Aber anstatt mir am Montag Erholung von all der an diesem Wochenende erlittenen Unbill gönnen zu können, musste ich den ganzen Nachmittag mit Julia verbringen, die sich nach wie vor keine andere Unternehmung ausdenken kann, als sich als Mann zu verkleiden. Ich musste ernst die Hände falten und sagen: „Julia, ich habe dir bereits tausendmal gesagt, dass ich eine Frau bin!“ Außerdem war sie ganz geknickt, da Birgit mich als Mann fescher findet als sie – kein Wunder, fehlt doch Julia der Mut, sich wirklich hässlich zu verkleiden, da schimmert ihre Weiblichkeit zu sehr durch. Am Faschingsdienstag (Julia verkleidete sich als Mooshammer Jr., ich als James Hetfields Bruder) musste sie auch hinnehmen, dass ein Betrunkener sie als „Weibchen“ erkannte, bei mir hingegen unsicher blieb! Ich selber fühle mich jedenfalls durch Birgits Bevorzugung geschmeichelt, werde aber an meiner weiblichen Identität zumindest so lange festhalten, bis sie mir das selbst und persönlich sagt.

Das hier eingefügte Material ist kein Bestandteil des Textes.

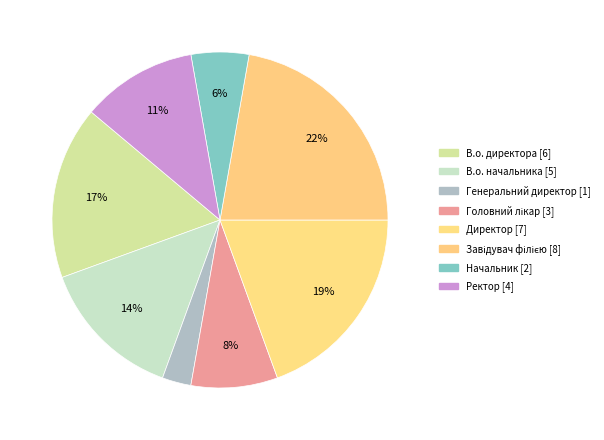

Count the number of slices in the pie.

8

Heute findet der 6. Jahrestag meines Verhältnisses zum Grünstiftpädagogen Alois statt. Erst vor fünf Minuten musste ich ihn daran erinnern, dass man sich an diesem Tag eigentlich zeigen sollte, wie sehr man einander respektiert, aber nicht „Wir lassen uns das Saufen nicht verbieten!“ grölen muss! Seine Reaktion auf meinen Tadel: „Du kriegst Schuppen!“

Heute gibt es Marillenmarmeladebrote, ich freu mich schon.

1 Kommentar:

Dominika Meindl hat gesagt…

Der Fairness halber sollte ich veröffentlichen, was mir in Bezug auf die Goldberger-Kreuzweh-Episode ins virtuelle Haus trudelte:

"Hier meldet sich das
Generalsekretariat von Frau Goldbär.

Exkurs: Diese temporäre Einrichtung wurde für die Zeit der Rekonvaleszenz von Herrn Goldbär - dem Opfer eines Hexenschuss-auslösenden Heimtückeaktes - als Beschäftigungstherapie ins Leben gerufen. Hr. Goldbär wurde Opfer der "ILL-ISMUS"-Bewegung, einer im Handbuch des Rechtsextremismus folgendermaßen definierten rechten Splittergruppe: 'Im oberösterreichischen Zentralraum stark reüssierende Bewegung, die einem vulgärdarwinistischen Gesundheitskult und einer Ächtung von Krankheit das Wort redet. Junge 'kraftstrotzende einheimische Maiden' gehen dabei mit Schneebällen auf kränkelnde Individuen los, die in der Folge keinerlei Mitleid von ihrer gegen sie aufgehetzten Familie zu erwarten haben.'

Dieses Sekretariat von Fr. Goldbär also teilt Ihnen mit, dass genannte erst wieder morgen abend zugegen ist. Sie ist zu ihren Eltern geflohen, weil sie die Hinfälligkeit ihres Mannes aus ideologischen Gründen nicht mehr ertragen konnte."

Da kann ich nur erwidern: Vulgärdarwinismus rules ok! Und wir werden weiter reüssieren!